Winning an in-house glass design competition has helped some MSU packaging students make industry connections and get a head start on their careers.
The winning group of four MSU students beat out 70 other designs in a glass bottle design competition sponsored by the Glass Packaging Institute. Their design is a clear, 750 ml glass bottle with a pentagon body and a star-shaped shoulder that carries up around the bottle neck.
“I was pretty shocked. I knew we had a good project, but I didn’t know we were the best one,” said packaging senior Sean Hannah. “There was a lot of tough competition out there.”
The rest of the team was made up of packaging seniors Tyler Nunnold and Matt Gallinger and packaging junior Taylor Thompson.
The team first came up with the name Lone Star Whiskey and the bottle and label designs came out of that theme, Nunnold said.
Thompson said the team wanted to have a manly, burly drink, which helped them develop something with a Southern feel.
Three team members currently are doing internships at out-of-state packaging companies.

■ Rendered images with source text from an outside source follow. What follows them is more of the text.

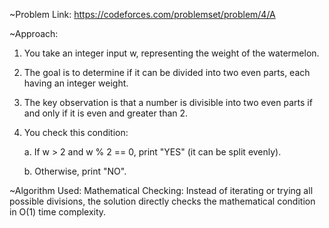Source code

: ~Problem Link: https://codeforces.com/problemset/problem/4/A

~Approach:

1. You take an integer input w, representing the weight of the watermelon.
2. The goal is to determine if it can be divided into two even parts, each having an integer weight.
3. The key observation is that a number is divisible into two even parts if and only if it is even and greater than 2.
4. You check this condition:

   a. If w > 2 and w % 2 == 0, print "YES" (it can be split evenly).
   
   b. Otherwise, print "NO".
  
~Algorithm Used:
Mathematical Checking: Instead of iterating or trying all possible divisions, the solution directly checks the mathematical condition in O(1) time complexity.
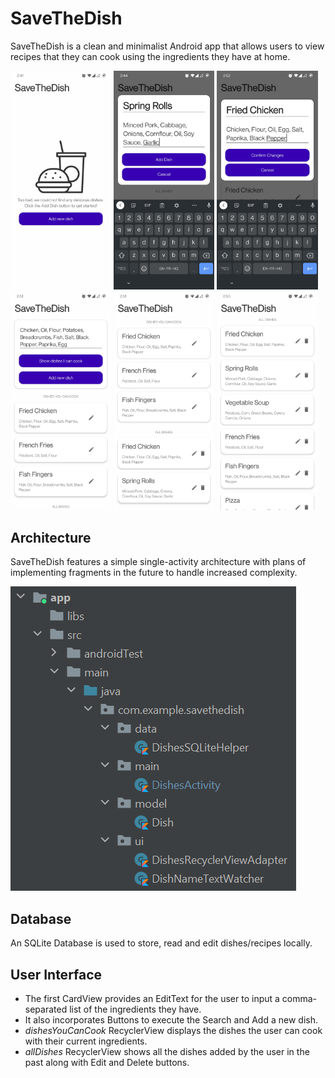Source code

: # SaveTheDish

SaveTheDish is a clean and minimalist Android app that allows users to view recipes that they can cook using the ingredients they have at home.

<p float="left">
  <img src="images/1.jpg" width="32%" />
  <img src="images/2.jpg" width="32%" />
  <img src="images/3.jpg" width="32%" />
  <img src="images/4.jpg" width="32%" />
  <img src="images/5.jpg" width="32%" />
  <img src="images/6.jpg" width="32%" />
</p>

## Architecture

SaveTheDish features a simple single-activity architecture with plans of implementing fragments in the future to handle increased complexity.

<p float="left">
  <img src="images/7.png" />
</p>

## Database

An SQLite Database is used to store, read and edit dishes/recipes locally.


## User Interface

* The first CardView provides an EditText for the user to input a comma-separated list of the ingredients they have.
* It also incorporates Buttons to execute the Search and Add a new dish.
* _dishesYouCanCook_ RecyclerView displays the dishes the user can cook with their current ingredients.
* _allDishes_ RecyclerView shows all the dishes added by the user in the past along with Edit and Delete buttons.
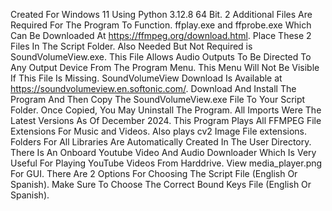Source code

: Created For Windows 11 Using Python 3.12.8 64 Bit. 2 Additional Files Are Required For The Program To Function. ffplay.exe and ffprobe.exe Which Can Be Downloaded At https://ffmpeg.org/download.html. Place These 2 Files In The Script Folder. Also Needed But Not Required is SoundVolumeView.exe. This File Allows Audio Outputs To Be Directed To Any Output Device From The Program Menu. This Menu Will Not Be Visible If This File Is Missing. SoundVolumeView Download Is Available at https://soundvolumeview.en.softonic.com/. Download And Install The Program And Then Copy The SoundVolumeView.exe File To Your Script Folder. Once Copied, You May Uninstall The Program. All Imports Were The Latest Versions As Of December 2024. This Program Plays All FFMPEG File Extensions For Music and Videos. Also plays cv2 Image File extensions. Folders For All Libraries Are Automatically Created In The User Directory. There Is An Onboard Youtube Video And Audio Downloader Which Is Very Useful For Playing YouTube Videos From Harddrive. View media_player.png For GUI. There Are 2 Options For Choosing The Script File (English Or Spanish). Make Sure To Choose The Correct Bound Keys File (English Or Spanish). 
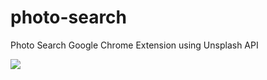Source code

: # photo-search
Photo Search Google Chrome Extension using Unsplash API

![](photo-search-giphy.gif)

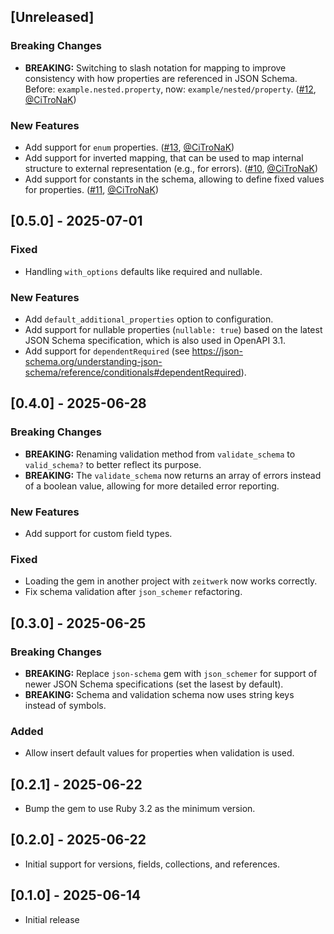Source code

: ## [Unreleased]

### Breaking Changes
- **BREAKING:** Switching to slash notation for mapping to improve consistency with how properties are referenced in JSON Schema. Before: `example.nested.property`, now: `example/nested/property`. ([#12](https://github.com/CiTroNaK/verquest/pull/12), [@CiTroNaK](https://github.com/CiTroNaK))

### New Features
- Add support for `enum` properties. ([#13](https://github.com/CiTroNaK/verquest/pull/13), [@CiTroNaK](https://github.com/CiTroNaK))
- Add support for inverted mapping, that can be used to map internal structure to external representation (e.g., for errors). ([#10](https://github.com/CiTroNaK/verquest/pull/10), [@CiTroNaK](https://github.com/CiTroNaK))
- Add support for constants in the schema, allowing to define fixed values for properties. ([#11](https://github.com/CiTroNaK/verquest/pull/11), [@CiTroNaK](https://github.com/CiTroNaK))

## [0.5.0] - 2025-07-01

### Fixed
- Handling `with_options` defaults like required and nullable.

### New Features
- Add `default_additional_properties` option to configuration.
- Add support for nullable properties (`nullable: true`) based on the latest JSON Schema specification, which is also used in OpenAPI 3.1.
- Add support for `dependentRequired` (see https://json-schema.org/understanding-json-schema/reference/conditionals#dependentRequired).

## [0.4.0] - 2025-06-28

### Breaking Changes
- **BREAKING:** Renaming validation method from `validate_schema` to `valid_schema?` to better reflect its purpose.
- **BREAKING:** The `validate_schema` now returns an array of errors instead of a boolean value, allowing for more detailed error reporting.

### New Features
- Add support for custom field types.

### Fixed
- Loading the gem in another project with `zeitwerk` now works correctly.
- Fix schema validation after `json_schemer` refactoring.

## [0.3.0] - 2025-06-25

### Breaking Changes
- **BREAKING:** Replace `json-schema` gem with `json_schemer` for support of newer JSON Schema specifications (set the lasest by default).
- **BREAKING:** Schema and validation schema now uses string keys instead of symbols.

### Added
- Allow insert default values for properties when validation is used.

## [0.2.1] - 2025-06-22

- Bump the gem to use Ruby 3.2 as the minimum version.

## [0.2.0] - 2025-06-22

- Initial support for versions, fields, collections, and references.

## [0.1.0] - 2025-06-14

- Initial release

Nunnold and Thompson said competition win is a big résumé booster and good talking point at career fairs and internship interviews.
“As far as a résumé builder, it’s the best thing I’ve done,” Nunnold said.
As part of their winnings, team members took a trip to Verallia, a glass container manufacturer in Indiana, where they met people in the industry and were introduced to the idea of selling the Lone Star Whiskey concept.
“As soon as we started showing it to people they started saying we should try to sell it,” Hannah said. “I’d love to get it sold.”
If it works out, Nunnold said they could sell it to a company in Texas for thousands of dollars.
“It was a great networking opportunity and that helps you a lot more than knowing a name if you‘re trying to go into the industry,” Nunnold said.
The groups in the competition had eight weeks to come up with their design and heard presentations from industry representatives.
“It really makes a difference to have knowledgeable, experienced people talk to our students,” said Dennis Young, a teaching specialist in the School of Packaging who organized the competition, in a statement.